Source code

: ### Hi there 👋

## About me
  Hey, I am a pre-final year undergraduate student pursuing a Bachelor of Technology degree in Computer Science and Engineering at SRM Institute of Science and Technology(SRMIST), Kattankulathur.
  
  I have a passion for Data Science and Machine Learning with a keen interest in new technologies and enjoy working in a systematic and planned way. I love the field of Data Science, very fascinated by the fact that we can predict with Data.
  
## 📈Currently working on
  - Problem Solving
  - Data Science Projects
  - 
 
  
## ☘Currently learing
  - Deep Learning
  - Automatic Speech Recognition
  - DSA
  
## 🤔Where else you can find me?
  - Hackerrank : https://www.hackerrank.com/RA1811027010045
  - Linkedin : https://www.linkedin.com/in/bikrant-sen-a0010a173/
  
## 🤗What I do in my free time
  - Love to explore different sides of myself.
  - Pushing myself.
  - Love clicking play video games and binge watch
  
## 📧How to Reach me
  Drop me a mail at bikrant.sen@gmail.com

----

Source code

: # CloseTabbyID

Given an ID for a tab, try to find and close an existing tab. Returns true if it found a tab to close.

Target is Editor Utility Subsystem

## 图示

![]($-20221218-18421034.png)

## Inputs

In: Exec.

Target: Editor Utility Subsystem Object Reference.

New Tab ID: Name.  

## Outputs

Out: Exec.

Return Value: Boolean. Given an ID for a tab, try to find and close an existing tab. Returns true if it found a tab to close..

----

[THE TASK]:
Return the lines of the listing without any change, starting at the line that contains "Target is Editor Utility Subsystem" and ending at the line that contains "Return Value: Boolean.", including both of those lines.

[EXPECTED OUTPUT]:
Target is Editor Utility Subsystem

## 图示

![]($-20221218-18421034.png)

## Inputs

In: Exec.

Target: Editor Utility Subsystem Object Reference.

New Tab ID: Name.  

## Outputs

Out: Exec.

Return Value: Boolean. Given an ID for a tab, try to find and close an existing tab. Returns true if it found a tab to close..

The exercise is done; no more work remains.